Elections in a fantasy world

Something that pretty much never happens in fantasy settings are elections. They really don't fit the genre, so it's not surprising. It's also MUCH easier to write about a ruler and his nobles than about a mob of ever-changing politicians.

Election security would be a nightmare. You'd have to defend against mages changing votes, legal duels between political opponents, and the random monster attack.

Serfdom would also be non-existant. You can't have serfs if they can vote. One way to deal with that would have only rich people vote, or maybe only elves can vote. Then you'd have an aristocracy with voting, which really isn't the same thing.

In any case, having election season roll around during a campaign would provide hundreds of potential adventures. Players could defend candidates, blackmail candidates, or even just straight-up kill candidates (either for money or because the guy did something to them).

4 comments:

Tzimiscedracul said...

That's why I love Shadowrun metaplot regarding Dunkelzahn's elections (and yes I'd have use it differently).

John said...

Serfdom would also be non-existant. You can't have serfs if they can vote. One way to deal with that would have only rich people vote, or maybe only elves can vote. Then you'd have an aristocracy with voting, which really isn't the same thing.
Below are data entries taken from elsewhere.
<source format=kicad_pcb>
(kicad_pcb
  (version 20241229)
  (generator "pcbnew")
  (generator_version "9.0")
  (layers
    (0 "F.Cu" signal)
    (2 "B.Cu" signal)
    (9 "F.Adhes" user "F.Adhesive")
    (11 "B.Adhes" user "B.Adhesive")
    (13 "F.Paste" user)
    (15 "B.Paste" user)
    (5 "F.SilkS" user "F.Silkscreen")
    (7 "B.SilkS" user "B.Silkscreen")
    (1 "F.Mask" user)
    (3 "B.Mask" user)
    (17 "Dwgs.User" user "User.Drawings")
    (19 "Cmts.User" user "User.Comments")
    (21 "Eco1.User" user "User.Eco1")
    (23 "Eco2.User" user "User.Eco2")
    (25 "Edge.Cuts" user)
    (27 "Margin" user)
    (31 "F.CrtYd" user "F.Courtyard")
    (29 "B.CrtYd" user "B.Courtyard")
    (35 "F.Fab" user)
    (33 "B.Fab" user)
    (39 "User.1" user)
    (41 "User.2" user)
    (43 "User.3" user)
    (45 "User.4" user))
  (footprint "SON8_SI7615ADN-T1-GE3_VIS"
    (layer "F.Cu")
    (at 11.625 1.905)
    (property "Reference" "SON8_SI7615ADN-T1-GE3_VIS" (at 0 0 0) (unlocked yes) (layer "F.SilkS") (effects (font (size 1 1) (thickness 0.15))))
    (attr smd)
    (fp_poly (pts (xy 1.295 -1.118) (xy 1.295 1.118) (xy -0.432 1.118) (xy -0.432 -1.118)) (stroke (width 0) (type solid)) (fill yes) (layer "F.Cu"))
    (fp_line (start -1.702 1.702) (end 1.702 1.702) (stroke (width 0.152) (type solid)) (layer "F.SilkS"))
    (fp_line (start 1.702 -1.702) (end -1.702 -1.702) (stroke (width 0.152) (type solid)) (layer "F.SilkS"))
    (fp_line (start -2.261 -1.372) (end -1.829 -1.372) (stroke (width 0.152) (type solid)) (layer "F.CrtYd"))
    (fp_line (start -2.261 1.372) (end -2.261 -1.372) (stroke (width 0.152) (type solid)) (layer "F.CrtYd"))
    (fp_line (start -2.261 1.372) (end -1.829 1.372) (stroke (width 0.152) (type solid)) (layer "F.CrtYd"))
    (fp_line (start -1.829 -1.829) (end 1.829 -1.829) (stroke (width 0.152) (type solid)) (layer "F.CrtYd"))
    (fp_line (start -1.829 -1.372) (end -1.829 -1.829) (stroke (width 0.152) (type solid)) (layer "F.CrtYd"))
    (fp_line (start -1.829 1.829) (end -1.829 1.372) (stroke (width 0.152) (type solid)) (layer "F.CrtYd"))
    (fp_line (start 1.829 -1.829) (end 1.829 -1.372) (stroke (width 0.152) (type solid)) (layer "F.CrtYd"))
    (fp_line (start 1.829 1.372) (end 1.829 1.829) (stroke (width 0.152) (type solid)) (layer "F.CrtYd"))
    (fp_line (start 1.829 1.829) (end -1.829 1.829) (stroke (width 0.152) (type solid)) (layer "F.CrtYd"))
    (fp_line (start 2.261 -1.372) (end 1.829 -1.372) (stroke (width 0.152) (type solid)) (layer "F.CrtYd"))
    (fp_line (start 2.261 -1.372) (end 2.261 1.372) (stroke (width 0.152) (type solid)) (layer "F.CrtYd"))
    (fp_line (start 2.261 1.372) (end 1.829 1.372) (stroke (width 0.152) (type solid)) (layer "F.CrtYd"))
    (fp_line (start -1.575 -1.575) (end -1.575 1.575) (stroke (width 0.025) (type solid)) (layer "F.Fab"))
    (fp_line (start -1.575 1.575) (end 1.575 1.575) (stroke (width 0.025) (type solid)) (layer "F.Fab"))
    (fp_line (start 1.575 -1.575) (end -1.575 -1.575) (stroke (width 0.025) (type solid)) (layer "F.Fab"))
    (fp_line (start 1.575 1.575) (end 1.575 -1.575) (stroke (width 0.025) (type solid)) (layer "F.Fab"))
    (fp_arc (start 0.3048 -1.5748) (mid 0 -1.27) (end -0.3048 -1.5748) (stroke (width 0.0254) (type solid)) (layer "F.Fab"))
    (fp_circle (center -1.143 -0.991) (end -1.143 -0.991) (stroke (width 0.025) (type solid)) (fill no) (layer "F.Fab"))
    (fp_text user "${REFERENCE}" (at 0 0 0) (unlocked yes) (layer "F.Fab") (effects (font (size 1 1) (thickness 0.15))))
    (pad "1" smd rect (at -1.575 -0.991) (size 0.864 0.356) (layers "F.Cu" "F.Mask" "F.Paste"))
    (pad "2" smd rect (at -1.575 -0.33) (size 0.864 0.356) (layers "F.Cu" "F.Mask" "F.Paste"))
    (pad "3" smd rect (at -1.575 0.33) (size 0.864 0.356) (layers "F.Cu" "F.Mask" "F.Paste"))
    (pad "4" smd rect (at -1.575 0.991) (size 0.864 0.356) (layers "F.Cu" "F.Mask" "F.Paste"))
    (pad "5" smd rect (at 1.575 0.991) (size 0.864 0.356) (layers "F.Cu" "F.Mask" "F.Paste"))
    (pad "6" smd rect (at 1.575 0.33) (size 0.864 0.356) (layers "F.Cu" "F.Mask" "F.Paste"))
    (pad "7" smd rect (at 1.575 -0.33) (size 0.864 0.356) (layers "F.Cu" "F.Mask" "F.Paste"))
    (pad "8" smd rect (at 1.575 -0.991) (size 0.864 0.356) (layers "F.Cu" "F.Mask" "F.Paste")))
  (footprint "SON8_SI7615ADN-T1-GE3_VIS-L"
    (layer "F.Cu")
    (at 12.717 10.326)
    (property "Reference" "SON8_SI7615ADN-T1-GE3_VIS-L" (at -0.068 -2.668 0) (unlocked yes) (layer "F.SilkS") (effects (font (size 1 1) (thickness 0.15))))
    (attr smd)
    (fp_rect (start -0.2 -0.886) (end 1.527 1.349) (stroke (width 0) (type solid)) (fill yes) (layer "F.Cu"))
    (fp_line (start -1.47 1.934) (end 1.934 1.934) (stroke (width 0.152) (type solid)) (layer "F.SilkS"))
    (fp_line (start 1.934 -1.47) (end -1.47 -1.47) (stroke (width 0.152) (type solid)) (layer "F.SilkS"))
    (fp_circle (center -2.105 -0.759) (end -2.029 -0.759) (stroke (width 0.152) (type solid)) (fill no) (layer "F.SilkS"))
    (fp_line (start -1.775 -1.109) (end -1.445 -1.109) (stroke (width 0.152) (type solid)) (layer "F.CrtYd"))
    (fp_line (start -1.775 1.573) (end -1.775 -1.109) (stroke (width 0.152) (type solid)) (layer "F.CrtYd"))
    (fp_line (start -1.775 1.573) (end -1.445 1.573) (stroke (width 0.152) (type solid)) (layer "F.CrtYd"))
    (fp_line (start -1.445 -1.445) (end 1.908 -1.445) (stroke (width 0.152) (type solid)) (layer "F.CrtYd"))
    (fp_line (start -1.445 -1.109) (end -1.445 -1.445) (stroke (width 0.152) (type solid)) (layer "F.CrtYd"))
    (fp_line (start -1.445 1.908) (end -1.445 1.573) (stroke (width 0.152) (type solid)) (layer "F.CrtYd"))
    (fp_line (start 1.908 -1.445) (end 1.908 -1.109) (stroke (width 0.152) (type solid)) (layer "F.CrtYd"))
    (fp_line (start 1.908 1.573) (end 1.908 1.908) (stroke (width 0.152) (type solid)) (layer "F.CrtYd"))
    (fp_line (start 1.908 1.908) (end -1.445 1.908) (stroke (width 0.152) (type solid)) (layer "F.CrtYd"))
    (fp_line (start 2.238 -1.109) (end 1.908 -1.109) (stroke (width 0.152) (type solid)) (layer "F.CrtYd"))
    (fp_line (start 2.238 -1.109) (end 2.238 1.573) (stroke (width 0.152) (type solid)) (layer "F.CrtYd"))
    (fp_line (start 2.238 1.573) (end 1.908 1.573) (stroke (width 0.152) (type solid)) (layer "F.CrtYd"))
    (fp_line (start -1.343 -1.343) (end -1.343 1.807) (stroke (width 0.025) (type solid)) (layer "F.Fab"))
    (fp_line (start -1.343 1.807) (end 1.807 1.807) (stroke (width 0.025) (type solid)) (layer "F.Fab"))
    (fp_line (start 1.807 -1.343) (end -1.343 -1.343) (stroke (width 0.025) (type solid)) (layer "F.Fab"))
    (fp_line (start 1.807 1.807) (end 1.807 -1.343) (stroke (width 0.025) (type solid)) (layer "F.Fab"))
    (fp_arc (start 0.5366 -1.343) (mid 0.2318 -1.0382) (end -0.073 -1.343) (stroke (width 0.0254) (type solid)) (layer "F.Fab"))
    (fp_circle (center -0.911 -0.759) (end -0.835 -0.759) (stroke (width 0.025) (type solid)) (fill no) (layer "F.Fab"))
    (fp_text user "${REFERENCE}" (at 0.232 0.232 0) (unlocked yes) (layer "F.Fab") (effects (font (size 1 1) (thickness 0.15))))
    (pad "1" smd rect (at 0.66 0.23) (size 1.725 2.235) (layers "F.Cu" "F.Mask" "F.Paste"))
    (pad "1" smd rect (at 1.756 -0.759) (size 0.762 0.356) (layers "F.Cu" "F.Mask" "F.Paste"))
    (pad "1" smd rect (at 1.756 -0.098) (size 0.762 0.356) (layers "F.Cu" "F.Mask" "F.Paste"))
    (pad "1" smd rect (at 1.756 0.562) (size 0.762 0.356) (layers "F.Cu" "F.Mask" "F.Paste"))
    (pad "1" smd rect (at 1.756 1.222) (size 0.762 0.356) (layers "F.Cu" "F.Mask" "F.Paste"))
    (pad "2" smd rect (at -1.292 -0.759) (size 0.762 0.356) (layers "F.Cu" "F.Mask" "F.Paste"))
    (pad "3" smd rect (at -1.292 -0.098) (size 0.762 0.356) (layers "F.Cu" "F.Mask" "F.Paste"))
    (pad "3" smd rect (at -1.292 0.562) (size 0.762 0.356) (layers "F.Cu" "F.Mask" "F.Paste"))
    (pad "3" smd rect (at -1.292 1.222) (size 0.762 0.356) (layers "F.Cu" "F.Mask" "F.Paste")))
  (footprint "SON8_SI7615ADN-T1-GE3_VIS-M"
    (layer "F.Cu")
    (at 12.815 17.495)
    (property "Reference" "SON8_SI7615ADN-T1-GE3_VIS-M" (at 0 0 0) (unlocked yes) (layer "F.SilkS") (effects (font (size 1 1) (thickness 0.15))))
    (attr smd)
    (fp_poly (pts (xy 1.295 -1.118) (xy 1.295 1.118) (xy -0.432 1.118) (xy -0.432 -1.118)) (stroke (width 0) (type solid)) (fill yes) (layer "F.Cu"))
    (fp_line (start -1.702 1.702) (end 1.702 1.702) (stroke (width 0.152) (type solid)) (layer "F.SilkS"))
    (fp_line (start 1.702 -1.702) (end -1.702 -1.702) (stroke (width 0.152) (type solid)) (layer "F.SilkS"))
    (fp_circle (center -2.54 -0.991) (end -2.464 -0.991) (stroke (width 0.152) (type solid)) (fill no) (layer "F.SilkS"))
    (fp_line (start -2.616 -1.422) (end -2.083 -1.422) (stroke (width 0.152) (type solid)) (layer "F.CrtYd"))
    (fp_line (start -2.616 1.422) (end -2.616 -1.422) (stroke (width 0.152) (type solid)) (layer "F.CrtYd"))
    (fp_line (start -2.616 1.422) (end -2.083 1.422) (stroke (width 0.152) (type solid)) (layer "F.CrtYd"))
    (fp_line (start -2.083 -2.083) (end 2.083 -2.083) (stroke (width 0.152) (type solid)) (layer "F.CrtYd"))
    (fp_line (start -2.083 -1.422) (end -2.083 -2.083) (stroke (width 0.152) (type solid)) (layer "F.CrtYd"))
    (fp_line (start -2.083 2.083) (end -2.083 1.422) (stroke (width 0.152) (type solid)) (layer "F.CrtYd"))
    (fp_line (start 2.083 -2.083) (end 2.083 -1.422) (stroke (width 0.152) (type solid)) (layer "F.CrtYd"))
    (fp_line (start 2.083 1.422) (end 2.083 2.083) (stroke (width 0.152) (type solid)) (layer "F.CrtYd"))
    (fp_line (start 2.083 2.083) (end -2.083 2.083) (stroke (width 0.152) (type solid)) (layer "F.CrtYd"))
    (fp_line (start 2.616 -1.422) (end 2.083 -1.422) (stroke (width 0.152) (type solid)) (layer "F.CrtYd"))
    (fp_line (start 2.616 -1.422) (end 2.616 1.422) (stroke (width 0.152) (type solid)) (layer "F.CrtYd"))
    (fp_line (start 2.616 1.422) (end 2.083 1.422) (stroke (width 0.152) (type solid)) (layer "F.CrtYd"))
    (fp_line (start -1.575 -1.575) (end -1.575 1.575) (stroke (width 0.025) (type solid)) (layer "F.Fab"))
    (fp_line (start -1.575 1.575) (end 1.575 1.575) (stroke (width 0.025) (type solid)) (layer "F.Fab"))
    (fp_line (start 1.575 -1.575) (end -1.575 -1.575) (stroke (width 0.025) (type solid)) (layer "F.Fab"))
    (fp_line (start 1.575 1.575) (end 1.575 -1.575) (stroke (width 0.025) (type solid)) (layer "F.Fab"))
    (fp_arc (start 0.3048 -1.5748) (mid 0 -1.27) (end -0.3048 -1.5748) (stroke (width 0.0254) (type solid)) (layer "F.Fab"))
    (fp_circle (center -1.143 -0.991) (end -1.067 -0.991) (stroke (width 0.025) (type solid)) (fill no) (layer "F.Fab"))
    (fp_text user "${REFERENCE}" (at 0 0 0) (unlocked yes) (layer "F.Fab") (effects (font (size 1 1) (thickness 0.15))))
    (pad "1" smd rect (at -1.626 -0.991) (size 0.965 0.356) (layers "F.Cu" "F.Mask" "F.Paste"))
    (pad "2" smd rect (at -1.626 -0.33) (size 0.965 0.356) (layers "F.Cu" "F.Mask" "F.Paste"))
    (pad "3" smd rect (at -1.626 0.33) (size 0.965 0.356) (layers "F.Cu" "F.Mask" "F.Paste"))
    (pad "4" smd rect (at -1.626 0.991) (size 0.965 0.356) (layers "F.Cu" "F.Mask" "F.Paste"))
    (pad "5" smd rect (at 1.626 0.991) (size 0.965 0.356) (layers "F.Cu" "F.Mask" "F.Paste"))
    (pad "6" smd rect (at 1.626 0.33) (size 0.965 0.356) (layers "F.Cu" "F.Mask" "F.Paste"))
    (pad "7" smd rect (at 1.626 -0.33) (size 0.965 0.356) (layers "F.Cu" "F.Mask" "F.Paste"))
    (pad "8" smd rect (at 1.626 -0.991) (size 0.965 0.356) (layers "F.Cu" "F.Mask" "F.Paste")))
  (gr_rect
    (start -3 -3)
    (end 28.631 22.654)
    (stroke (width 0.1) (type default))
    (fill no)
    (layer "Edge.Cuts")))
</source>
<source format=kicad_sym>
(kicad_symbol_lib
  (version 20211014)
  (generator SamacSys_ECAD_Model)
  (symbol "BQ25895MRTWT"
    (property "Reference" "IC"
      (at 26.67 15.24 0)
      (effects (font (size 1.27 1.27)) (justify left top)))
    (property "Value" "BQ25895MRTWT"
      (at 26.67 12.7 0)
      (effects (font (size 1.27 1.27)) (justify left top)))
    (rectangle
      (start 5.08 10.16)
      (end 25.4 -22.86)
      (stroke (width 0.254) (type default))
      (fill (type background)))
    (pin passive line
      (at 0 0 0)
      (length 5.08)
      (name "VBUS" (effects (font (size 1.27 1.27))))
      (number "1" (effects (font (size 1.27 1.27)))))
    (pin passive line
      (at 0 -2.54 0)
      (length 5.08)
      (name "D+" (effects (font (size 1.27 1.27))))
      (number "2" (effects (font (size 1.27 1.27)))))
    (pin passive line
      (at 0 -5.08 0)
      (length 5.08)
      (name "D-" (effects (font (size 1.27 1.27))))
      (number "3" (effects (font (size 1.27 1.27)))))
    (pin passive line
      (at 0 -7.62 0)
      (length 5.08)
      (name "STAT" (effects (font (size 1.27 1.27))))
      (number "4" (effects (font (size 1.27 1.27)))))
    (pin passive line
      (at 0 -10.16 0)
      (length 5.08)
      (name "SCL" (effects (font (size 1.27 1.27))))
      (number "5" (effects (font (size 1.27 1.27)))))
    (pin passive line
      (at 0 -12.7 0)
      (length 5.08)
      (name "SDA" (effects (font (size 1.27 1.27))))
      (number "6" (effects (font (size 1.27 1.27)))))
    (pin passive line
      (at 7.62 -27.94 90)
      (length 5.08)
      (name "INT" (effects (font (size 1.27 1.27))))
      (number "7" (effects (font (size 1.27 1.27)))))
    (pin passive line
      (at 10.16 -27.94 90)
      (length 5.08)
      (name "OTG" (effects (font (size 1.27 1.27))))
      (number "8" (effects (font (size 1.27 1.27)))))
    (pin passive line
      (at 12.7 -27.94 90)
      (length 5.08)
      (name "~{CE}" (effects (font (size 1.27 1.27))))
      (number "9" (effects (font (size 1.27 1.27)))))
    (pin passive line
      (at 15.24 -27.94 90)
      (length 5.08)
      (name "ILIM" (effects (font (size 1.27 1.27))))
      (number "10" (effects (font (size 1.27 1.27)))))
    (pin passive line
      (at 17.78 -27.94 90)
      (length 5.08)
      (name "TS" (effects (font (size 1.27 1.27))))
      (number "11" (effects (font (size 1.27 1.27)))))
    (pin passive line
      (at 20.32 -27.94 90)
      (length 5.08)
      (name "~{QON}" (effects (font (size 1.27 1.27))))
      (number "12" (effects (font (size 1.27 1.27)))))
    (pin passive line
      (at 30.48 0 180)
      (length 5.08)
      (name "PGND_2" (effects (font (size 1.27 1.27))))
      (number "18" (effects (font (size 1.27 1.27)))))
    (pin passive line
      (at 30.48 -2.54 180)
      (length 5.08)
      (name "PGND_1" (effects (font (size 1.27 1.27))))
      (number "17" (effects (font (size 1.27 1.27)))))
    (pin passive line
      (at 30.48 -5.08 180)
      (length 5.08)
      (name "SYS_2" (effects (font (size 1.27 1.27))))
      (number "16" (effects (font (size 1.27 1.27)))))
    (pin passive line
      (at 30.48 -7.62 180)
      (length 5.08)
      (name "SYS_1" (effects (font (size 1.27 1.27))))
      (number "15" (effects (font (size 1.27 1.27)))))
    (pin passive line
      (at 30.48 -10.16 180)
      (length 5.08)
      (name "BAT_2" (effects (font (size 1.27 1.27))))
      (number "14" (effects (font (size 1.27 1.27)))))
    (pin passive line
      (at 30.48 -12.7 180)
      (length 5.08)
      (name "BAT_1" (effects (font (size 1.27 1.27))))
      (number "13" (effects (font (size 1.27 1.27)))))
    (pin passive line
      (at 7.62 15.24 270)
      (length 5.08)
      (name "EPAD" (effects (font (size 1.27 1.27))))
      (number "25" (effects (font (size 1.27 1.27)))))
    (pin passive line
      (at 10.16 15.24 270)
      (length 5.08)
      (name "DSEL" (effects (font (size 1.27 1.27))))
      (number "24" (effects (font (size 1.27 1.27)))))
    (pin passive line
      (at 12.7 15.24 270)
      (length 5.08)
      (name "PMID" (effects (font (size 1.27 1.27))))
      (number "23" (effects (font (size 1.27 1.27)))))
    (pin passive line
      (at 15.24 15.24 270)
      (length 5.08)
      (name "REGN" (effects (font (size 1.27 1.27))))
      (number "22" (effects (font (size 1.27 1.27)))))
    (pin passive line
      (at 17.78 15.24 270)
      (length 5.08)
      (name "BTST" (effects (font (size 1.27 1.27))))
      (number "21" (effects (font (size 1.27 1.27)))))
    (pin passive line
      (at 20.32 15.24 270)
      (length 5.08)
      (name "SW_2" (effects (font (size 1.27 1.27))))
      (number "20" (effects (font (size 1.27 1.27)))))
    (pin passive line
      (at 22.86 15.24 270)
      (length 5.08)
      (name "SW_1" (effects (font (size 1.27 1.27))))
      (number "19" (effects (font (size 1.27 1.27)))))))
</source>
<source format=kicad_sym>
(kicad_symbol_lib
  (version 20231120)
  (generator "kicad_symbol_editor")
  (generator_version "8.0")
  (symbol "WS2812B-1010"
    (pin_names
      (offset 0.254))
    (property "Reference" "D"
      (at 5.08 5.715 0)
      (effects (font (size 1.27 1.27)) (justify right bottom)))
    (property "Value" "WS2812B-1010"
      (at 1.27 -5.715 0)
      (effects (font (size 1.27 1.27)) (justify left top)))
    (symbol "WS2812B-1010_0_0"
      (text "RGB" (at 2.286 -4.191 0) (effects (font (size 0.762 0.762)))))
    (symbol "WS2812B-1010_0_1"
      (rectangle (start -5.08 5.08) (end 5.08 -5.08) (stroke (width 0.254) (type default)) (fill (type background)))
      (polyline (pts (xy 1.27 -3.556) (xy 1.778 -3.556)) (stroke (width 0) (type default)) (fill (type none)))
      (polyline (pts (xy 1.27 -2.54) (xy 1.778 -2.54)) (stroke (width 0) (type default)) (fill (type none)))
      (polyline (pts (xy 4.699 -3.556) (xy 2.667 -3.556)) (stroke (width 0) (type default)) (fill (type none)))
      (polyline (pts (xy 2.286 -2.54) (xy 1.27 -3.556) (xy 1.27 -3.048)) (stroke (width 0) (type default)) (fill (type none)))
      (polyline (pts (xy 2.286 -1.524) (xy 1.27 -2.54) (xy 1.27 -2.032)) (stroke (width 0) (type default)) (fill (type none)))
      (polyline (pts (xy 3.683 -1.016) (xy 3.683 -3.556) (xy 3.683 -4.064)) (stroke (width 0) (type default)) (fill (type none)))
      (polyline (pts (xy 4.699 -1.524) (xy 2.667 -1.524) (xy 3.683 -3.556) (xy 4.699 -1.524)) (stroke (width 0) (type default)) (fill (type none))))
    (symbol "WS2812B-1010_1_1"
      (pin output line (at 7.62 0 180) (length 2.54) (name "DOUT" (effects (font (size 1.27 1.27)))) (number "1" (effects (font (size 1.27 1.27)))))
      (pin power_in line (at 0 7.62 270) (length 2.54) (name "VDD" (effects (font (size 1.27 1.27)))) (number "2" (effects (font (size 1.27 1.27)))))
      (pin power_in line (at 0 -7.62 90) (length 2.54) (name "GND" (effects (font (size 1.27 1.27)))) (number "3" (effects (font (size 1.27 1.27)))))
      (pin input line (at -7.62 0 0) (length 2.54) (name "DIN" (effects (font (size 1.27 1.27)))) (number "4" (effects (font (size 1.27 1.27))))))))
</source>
You're looking at it as if the modern electoral system were just laid right over the top of feudal Europe. It could be like the Greeks or Swedes, where only free men get the vote, or the Roman Republic, where the richer classes voted first, and the proles only got to vote if the matter hadn't already been decided.

Unknown said...

Nice article, thanks for the information.
Anna @ rental mobil

Anonymous said...

Also, serfdom could still exist as long as people were lied to and believed it. For example, a politician could say "even if you weren't serfs, you wouldn't have land, so you'd be working for small wages, and you wouldn't have a lord whose interest it is to keep you alive."

It's pretty clear from modern American politics that you can make a poor majority refuse to vote to take everything the wealthy have and redistribute it to the poor.

Although in China for example there's a solid history of a cycle of poverty, destitution, revolt and slaying of the wealthy landowners, splitting of land among the poor, conglomeration of land under certain successful farmers, rise of a new aristocracy, repeat.

I guess it has a lot to do with the culture and how much control power groups have over the opinions of groups of people (churches, guilds, unions, etc).

I think the best campaign for this would be if elections are still new. All the scamming, cheating, beating up voters, stealing bales of votes, voting in the name of dead people, etc. are being done constantly and it's less an election and more a cloak and dagger fiasco. And after you win you somehow need to convince people the election was valid while your opponents try to expose all your misdeeds.